Sous l’influence d’El Niño, le réservoir d’eau chaude («Warm Pool») habituellement situé dans le Pacifique Ouest a commencé à se déplacer vers l’est pour entrer dans le Pacifique Centre à l’été 2023. Lors de la phase d’atténuation d’El Niño au cours de l’hiver 2024, la position de la Warm Pool restait plus orientale qu’elle ne l’est durant les années sans El Niño. De ce fait, les vagues de chaleur marines se sont intensifiées dans le Pacifique Ouest et le Pacifique Centre lorsque El Niño a atteint sa phase de maturité. Par conséquent, les communautés de récifs coralliens des îles situées dans cette zone ont subi des périodes prolongées de stress thermique qui ont augmenté les risques de mortalité pour les coraux et les ressources halieutiques côtières qui leur sont associées.

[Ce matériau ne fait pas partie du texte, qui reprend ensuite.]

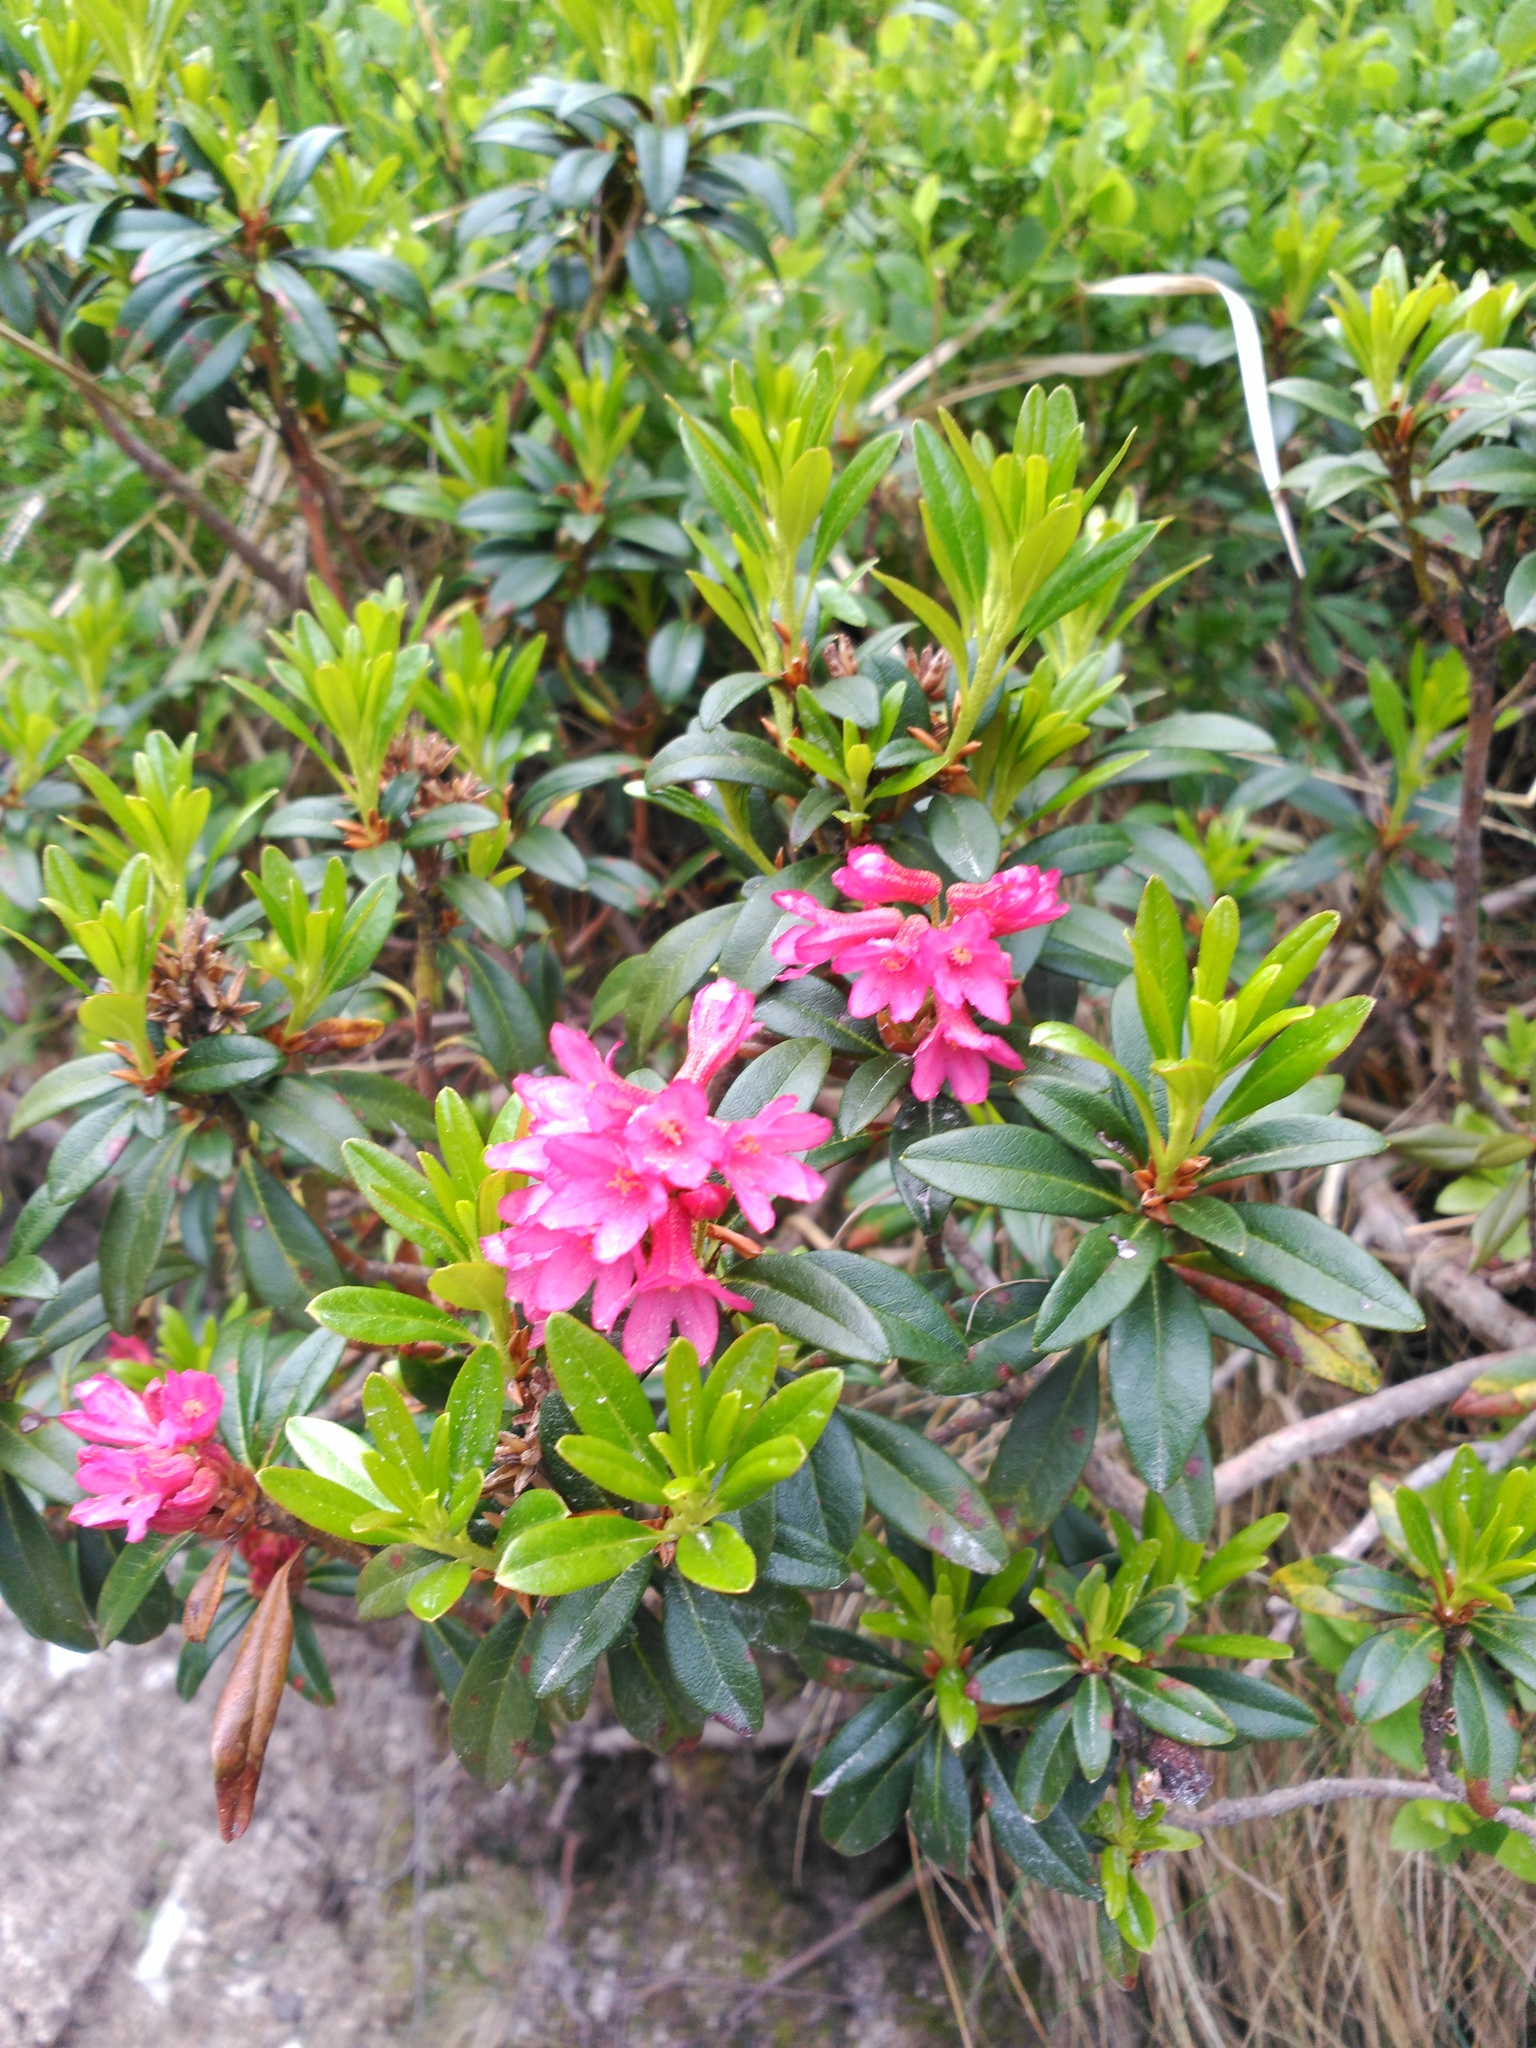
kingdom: Plantae
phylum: Tracheophyta
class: Magnoliopsida
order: Ericales
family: Ericaceae
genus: Rhododendron
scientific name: Rhododendron ferrugineum
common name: Alpenrose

El Niño a également un impact sur la pêche au thon dans les pays et territoires insulaires du Pacifique, où cette activité apporte une contribution notable au PIB. Les modifications des habitats imputables à El Niño entraînent un déplacement de l’aire de répartition du listao vers l’est, mais tendent à améliorer la capturabilité et le recrutement de l’albacore dans le Pacifique Ouest. On s’attend donc à ce que l’épisode E Niño de 2023-2024 ait un impact positif sur la pêche au listao dans les zones économiques exclusives (ZEE) les plus à l’est des pays et territoires insulaires du Pacifique. Il est possible que l’amincissement de la couche de mélange dans les ZEE les plus à l’ouest augmente la capturabilité de l’albacore, avec pour conséquence d’améliorer les moyens d’existence et les revenus dans certaines régions du Pacifique, et de les réduire dans d’autres.

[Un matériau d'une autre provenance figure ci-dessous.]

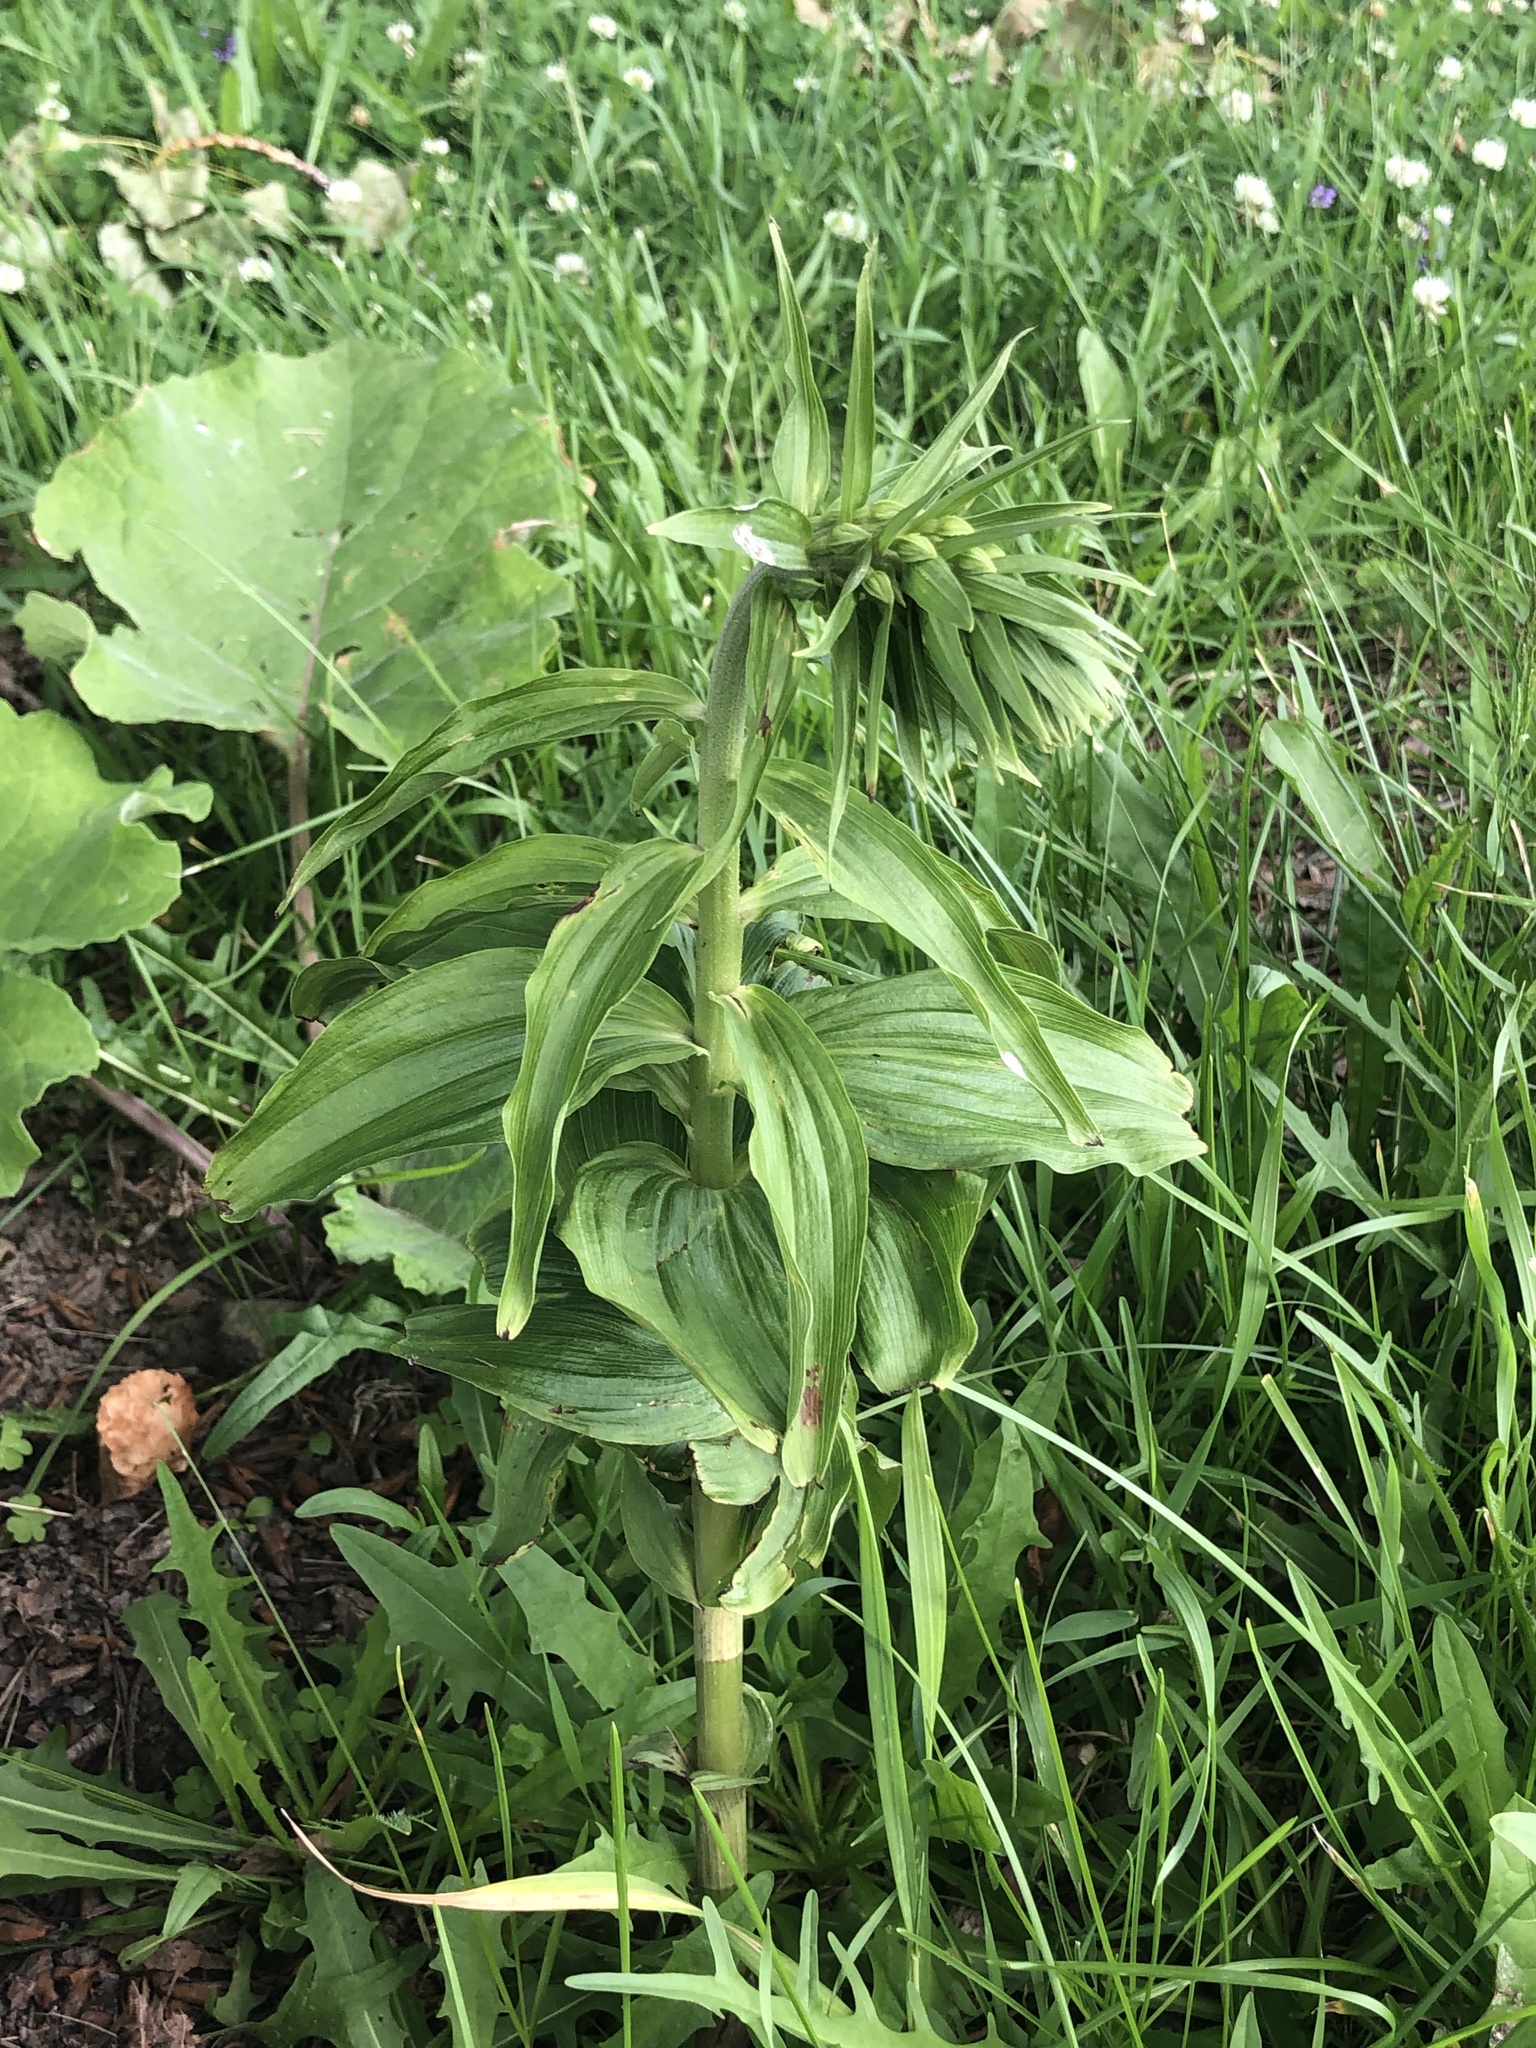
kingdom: Plantae
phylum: Tracheophyta
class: Liliopsida
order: Asparagales
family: Orchidaceae
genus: Epipactis
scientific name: Epipactis helleborine
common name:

Ces résultats soulignent la nécessité d’adopter des mesures de gestion adaptative des pêches, d’autant plus que, d’après les modèles climatiques, les phénomènes ENSO extrêmes vont devenir plus fréquents sous l’effet du réchauffement climatique. Des pratiques telles que celles consistant à adapter dynamiquement la saison de pêche ou à limiter l’effort de pêche et l’accès aux lieux de pêche au moyen d’un suivi en temps quasi réel aideront les gestionnaires, les pêcheurs et les communautés côtières à faire face aux répercussions d’ENSO et à renforcer leurs capacités d’adaptation, en améliorant les systèmes d’alerte rapide, en renforçant les évaluations des risques et en faisant mieux prendre conscience du phénomène ENSO. On doit en outre attacher une importance cruciale aux mesures de préparation aux catastrophes et d’intervention aux niveaux local et national, tout en encourageant la diversification des moyens d’existence.